Pretty much every taxi journey I’ve ever been on has resulted in the driver telling me how his dad or grandad grew all their own food. It’s a common theme whenever I tell people what I work at. It always strikes me just how many people in my generation remember their fathers (usually) toiling away in the garden and that we’re only just that one generation removed from the soil. For some reason I always find that comforting.

So I wasn’t surprised when Declan, a consultant we’re working with in HQ, told me how his father Patrick Finn grew loads of his own food in a house he bought in Walkinstown in Dublin in 1949. Working as a civil engineer at the time, he also worked hard to transform the back garden into a veg plot, enjoying the fruits of his labour for around six years. Sadly, he contracted TB shortly after, which cut his veg growing exploits short.

A few days after we first spoke, Declan brought in a real treasure to show us – an old journal belonging to his father in which he catalogued his growing adventures, dated back to 1955. Though it’s nearly 65 years old, it all looked so familiar.

I can’t comment on Patrick’s growing abilities, but his need to get organised is something I can both admire and empathise with. In my first years of growing I was so daunted by the extent of things I had to learn that I put together a spreadsheet with all the veg I wanted to grow down one side, and the months across the top. I then looked up the growing info for each vegetable in books, trying to make sense of all the differing advice, and put it all into the spreadsheet so I would know when to sow, grow and harvest each of them.

To figure out what I had to do in any given month, all I had to do was scan down the column for that month and I would have a list of growing tasks for all the veg. That was the theory anyway. It would take a few years before I would realise how the weather and other factors could play havoc with these best-laid plans.

That spreadsheet served me well for the first years of my growing until my experience caught up with my enthusiasm. The technology may have been different to Patrick’s time, but the idea was the same – trying to condense the complicated and nigh-on unfathomable into an at-a-glance guide. In college I used to do the same, condensing 12 weeks of lecture notes (usually someone else’s I hasten to add) into one page of micro-notes.

Anyway, there was a surprise to be had in scanning down through the list of veg that Patrick grew in 1955. I wasn’t surprised to see that he was growing way more of traditional veg like turnips and cabbage than I do. But I also came across three more hipster veg that I assumed our generation of GIYers were leading the charge on somewhat – kale, kohlrabi and celeriac.

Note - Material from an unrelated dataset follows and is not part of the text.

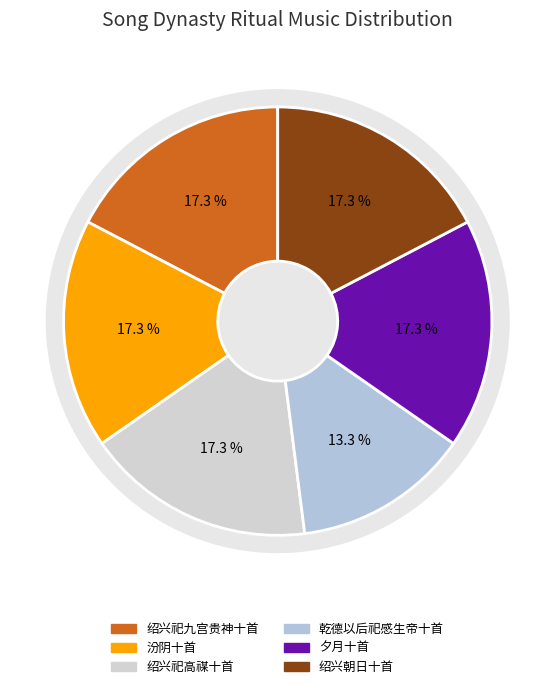

What is the ratio of the value at 绍兴祀高禖十首 to the value at 夕月十首?

1.0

Ok, so kale is common enough, but who knew people were growing kohlrabi and celeriac 65 years ago? We can’t learn from his journal how well everything grew that year, but it does tell us he sowed the celeriac in March, transplanted them in May and spaced them six inches apart. The kohlrabi he was succession sowing every month from March to July. Let’s hope his organisation skills paid off and he had a good year.

The Basics

I cleared out the last of the cucumbers and courgette plants in the big tunnel recently. Both still have plenty of fruit on them, and though it’s not of brilliant quality at this stage, it’s all edible. The courgettes were a bit odd this year. They turned into massive plants that produced masses of courgettes that never really grew beyond 10cm or so. I think it’s because I over-fertilised the soil. I had a great season with cucumbers on the other hand thanks to a tip about watering them from above.

Before clearing the plants, I harvested around 20-30 each of cucumbers and courgettes and the last of the red tomatoes (just a few sungold tomatoes left), and some green ones, which we will make a green tomato chutney or sour from.